Com duração de 1 hora, o documentário será exibido no dia 3 de março no perfil do Instagram (@doistercos)e no YouTube do site Dois Terços, veículo de notícias LGBTQIA+ de Salvador que há 13 anos tem sido uma voz importante da comunidade.

Marcelo e Marcelo não alcançaram o apogeu da rua, com equipamentos culturais diversos a exemplo do Bar Charles Chaplin, Beco da Baiúca, Adê Alô, Boate Is'Kiss, Âncora do Marujo, Artes & Manhas, Boate BRW, Boate Caverna, Bar Cabaré 54, Bar Caras e Bocas, Freedom Music & Bar, Bar Champagne (Bar da Ray) e Bar Pérola Negra. De todos estes ambientes, a Âncora é a única que eles frequentaram.

"Lá dentro conheci uma série de pessoas mais velhas, que falavam dessa história da Carlos Gomes.
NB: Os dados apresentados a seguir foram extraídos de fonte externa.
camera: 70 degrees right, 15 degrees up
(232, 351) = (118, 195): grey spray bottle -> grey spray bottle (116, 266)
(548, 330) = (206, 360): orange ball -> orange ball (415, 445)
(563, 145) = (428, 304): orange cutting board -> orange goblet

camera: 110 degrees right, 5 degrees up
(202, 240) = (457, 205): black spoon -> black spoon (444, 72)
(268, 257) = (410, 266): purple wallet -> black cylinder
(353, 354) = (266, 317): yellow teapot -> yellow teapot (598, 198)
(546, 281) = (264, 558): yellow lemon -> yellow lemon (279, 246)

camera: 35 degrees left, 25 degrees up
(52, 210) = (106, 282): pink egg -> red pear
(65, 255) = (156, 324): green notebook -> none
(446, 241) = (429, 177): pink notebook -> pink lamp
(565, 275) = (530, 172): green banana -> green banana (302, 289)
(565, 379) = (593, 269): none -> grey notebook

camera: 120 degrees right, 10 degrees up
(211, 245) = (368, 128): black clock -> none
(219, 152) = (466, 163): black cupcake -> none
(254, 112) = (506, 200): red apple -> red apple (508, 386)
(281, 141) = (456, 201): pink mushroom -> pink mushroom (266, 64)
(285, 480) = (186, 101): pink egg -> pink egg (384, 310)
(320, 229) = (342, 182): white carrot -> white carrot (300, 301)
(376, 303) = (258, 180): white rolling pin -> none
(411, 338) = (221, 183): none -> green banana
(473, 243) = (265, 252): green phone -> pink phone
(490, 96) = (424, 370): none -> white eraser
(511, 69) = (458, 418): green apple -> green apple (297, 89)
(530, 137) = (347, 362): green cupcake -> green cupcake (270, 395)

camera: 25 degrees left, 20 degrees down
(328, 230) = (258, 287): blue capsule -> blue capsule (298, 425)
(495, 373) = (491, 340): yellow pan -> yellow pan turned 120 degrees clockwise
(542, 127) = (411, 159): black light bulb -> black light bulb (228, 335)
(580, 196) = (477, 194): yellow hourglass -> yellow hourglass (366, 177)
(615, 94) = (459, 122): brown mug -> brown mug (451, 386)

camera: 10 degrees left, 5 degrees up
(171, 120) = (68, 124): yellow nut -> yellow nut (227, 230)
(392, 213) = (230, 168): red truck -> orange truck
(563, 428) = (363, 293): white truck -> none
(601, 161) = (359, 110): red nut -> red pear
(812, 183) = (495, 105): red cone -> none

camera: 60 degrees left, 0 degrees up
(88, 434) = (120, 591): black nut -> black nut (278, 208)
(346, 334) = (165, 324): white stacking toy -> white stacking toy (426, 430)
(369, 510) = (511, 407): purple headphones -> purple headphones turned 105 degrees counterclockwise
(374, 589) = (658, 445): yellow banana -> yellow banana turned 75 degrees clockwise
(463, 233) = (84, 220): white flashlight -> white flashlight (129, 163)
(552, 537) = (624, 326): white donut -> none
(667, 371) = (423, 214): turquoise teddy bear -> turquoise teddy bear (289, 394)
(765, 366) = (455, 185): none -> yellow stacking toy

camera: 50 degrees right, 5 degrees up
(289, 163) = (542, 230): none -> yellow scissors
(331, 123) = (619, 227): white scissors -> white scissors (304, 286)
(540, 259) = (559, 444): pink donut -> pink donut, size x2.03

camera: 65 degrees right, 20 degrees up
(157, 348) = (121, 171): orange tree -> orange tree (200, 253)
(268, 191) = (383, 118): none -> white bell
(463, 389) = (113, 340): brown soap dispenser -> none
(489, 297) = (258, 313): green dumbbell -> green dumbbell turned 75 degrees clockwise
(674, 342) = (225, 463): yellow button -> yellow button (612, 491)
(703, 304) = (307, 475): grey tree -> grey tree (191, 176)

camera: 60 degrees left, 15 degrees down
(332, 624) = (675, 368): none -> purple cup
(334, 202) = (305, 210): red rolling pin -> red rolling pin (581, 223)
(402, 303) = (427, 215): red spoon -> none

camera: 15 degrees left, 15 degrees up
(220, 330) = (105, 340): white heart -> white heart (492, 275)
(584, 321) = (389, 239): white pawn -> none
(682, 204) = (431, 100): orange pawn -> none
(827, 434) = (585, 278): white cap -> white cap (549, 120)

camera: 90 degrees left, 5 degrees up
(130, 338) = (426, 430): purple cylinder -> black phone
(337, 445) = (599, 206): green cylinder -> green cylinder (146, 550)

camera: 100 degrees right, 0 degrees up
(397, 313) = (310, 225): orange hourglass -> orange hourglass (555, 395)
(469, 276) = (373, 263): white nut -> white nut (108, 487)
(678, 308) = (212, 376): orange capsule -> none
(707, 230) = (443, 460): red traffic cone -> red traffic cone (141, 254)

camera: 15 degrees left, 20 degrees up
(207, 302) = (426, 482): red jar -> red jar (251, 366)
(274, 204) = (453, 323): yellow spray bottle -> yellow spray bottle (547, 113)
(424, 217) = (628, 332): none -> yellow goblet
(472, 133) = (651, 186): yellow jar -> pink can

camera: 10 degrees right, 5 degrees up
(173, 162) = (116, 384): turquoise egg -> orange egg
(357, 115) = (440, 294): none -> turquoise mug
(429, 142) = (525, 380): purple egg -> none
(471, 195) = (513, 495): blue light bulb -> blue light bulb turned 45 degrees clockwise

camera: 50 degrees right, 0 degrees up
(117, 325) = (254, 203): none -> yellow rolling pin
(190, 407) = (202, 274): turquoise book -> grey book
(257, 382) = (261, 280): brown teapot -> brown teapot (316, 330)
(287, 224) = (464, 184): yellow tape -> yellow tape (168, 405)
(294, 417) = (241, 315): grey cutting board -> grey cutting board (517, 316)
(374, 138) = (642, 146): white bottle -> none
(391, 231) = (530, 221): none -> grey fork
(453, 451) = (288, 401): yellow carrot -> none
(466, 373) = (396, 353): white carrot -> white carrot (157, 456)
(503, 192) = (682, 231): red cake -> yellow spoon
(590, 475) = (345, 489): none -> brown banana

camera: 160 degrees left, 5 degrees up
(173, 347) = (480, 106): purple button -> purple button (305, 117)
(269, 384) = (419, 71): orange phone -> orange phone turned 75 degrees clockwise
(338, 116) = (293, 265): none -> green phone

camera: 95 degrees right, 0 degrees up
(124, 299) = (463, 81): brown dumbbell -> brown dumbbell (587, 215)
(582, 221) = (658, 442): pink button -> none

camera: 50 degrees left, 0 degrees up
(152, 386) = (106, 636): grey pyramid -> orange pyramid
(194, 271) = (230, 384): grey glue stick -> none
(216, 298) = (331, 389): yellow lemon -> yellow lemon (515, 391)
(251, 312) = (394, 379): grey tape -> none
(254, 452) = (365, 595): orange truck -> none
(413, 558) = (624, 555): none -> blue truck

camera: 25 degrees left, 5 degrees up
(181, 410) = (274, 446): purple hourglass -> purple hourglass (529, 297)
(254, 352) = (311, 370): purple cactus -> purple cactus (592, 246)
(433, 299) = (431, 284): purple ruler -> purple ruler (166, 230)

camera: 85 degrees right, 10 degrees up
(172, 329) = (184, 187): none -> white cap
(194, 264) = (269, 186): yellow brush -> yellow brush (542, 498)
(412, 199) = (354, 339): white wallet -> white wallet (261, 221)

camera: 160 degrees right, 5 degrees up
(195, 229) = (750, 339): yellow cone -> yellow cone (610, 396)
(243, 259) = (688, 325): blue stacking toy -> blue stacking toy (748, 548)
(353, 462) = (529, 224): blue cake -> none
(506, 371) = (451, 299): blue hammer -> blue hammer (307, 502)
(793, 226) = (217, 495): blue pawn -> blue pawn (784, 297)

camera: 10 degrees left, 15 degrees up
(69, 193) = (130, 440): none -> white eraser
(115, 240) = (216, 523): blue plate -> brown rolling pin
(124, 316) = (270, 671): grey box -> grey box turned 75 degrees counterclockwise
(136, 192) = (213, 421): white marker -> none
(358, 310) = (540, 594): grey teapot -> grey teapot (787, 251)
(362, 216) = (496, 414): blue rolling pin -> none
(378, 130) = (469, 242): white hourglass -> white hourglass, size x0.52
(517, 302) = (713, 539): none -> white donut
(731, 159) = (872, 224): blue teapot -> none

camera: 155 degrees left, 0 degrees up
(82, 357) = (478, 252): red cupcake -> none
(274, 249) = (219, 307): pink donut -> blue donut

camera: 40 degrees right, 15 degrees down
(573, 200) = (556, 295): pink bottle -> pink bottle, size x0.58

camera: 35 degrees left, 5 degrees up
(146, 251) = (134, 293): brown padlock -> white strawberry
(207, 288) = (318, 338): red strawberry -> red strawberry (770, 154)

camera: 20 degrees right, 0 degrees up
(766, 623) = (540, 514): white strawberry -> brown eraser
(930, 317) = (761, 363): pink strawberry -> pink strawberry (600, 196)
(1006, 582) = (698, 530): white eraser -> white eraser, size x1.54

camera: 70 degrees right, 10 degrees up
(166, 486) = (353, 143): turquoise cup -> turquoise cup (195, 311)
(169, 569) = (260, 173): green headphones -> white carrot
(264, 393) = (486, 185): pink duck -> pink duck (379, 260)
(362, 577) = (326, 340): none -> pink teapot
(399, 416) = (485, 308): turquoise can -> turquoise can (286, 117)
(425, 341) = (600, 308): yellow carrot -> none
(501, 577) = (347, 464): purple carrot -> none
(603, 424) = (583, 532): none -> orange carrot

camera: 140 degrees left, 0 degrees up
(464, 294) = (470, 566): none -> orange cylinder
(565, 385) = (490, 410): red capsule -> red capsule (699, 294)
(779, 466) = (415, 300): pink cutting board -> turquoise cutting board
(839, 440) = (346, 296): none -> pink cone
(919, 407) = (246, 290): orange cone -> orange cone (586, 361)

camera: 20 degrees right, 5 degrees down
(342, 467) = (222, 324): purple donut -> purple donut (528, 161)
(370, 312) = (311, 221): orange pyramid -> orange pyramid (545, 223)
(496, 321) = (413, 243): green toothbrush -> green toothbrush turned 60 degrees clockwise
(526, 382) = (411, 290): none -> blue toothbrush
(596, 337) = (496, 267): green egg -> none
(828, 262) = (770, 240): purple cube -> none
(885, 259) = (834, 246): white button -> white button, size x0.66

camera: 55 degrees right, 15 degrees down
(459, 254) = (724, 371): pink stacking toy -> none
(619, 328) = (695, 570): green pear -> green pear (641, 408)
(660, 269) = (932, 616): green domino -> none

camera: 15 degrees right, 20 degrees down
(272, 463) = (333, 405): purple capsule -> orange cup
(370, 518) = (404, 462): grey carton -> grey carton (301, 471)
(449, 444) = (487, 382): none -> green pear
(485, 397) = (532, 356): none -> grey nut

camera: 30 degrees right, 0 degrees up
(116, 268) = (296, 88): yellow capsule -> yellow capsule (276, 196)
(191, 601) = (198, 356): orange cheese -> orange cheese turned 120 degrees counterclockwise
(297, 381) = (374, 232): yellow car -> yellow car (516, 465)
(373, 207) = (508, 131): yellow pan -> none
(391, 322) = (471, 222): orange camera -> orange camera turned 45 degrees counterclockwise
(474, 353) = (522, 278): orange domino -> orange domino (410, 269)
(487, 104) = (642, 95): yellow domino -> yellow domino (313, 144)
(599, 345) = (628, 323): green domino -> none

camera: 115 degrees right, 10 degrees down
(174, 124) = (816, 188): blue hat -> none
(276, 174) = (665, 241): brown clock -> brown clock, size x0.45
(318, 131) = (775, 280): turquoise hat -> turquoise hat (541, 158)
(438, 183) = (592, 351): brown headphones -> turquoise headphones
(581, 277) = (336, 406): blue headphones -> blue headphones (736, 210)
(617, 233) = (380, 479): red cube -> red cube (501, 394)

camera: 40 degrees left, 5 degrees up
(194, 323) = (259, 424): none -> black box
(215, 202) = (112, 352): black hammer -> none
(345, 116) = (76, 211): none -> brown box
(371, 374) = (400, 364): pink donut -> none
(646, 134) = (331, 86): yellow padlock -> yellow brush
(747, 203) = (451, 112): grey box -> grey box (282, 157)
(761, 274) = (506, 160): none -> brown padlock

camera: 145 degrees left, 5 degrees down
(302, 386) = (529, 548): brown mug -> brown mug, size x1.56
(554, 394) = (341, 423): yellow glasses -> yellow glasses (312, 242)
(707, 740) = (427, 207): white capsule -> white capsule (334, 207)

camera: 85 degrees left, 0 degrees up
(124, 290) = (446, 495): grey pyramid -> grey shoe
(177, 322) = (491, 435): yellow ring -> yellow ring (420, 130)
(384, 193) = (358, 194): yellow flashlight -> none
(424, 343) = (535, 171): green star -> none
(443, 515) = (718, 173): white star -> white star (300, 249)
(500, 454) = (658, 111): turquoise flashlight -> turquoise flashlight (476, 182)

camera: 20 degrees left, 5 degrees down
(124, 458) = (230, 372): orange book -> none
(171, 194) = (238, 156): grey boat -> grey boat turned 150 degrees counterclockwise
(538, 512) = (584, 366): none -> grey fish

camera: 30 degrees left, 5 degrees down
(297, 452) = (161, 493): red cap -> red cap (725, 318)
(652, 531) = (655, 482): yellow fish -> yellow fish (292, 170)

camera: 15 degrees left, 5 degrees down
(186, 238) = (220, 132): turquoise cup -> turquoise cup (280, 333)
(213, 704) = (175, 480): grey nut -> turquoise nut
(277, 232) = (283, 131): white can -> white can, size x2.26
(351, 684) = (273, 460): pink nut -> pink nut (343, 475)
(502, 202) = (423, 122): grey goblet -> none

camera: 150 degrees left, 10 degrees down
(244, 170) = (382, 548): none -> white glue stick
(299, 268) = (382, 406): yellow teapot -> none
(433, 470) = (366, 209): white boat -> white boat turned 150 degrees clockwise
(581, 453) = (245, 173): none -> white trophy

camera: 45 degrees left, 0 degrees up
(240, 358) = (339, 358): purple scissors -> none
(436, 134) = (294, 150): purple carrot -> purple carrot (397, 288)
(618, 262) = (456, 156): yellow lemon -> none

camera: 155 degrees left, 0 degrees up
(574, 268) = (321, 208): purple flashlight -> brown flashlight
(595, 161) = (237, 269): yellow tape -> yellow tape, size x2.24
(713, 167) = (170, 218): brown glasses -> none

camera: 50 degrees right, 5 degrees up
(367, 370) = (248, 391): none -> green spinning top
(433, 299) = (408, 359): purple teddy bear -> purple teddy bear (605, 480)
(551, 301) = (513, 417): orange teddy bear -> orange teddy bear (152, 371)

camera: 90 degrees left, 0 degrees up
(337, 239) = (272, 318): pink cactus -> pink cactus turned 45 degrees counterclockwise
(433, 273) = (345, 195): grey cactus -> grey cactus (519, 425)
O fato é que quando comecei a frequentar aquele lugar, escondido de meus pais, consegui abrir um universo em que não me culpava por ser quem eu sou e por amar as pessoas que amo. Foi libertador", contou Marcelo, que disse que chegou à Âncora depois de ir a festas na antiga boate Amsterdam, nos Aflitos.

O documentário é uma oportunidade para que novas gerações conheçam o local que foi literalmente ocupado por esse público, marginalizado na estrutura social, e encontravam, ali, não apenas um, senão uma infinidade de ambientes seguros. Dino Neto relembra que não era muito comum, por exemplo, ver as pessoas se beijando, mas os ombros próximos, as mãos dadas e os olhares de tranquilidade indicavam para jovens como ele, hoje com 54 anos, que ali havia algo diferente."Não foi a Prefeitura ou Governo do Estado quem decidiu, fomos nós mesmos que íamos até lá e transformamos o espaço num reduto LGBT. Me aproximei da Carlos Gomes aos 18 anos, depois de ver uma apresentação de Dion [Santiago] na Boate Tropical, que ficava perto da Rua Chile. Quando o vi pela primeira vez, vestido de mulher, fiquei encantado e a partir dali fui conhecendo mais e mais", lembrou Dino.Ainda de acordo com Dino, o documentário é uma ferramente importante para traçar paralelos entre o passado e o presente. Ele acredita que a Bahia contemporânea, e o Brasil como um todo, sofre muito com a violência contra pessoas LGBTQIA+. Situações bem diferentes da cidade de 30, 40 anos atrás - que já era preconceituosa.

"A gente saía maquiado de um lado pro outro, de um bar pra outro, de uma boate pra outra e não tinha essa coisa de matar a pessoa por ser LGBT. Volta e meia tinha idiota fazendo piadinha, tinha muita situação de assalto, mas essa é uma violência completamente distinta da de hoje", recorda.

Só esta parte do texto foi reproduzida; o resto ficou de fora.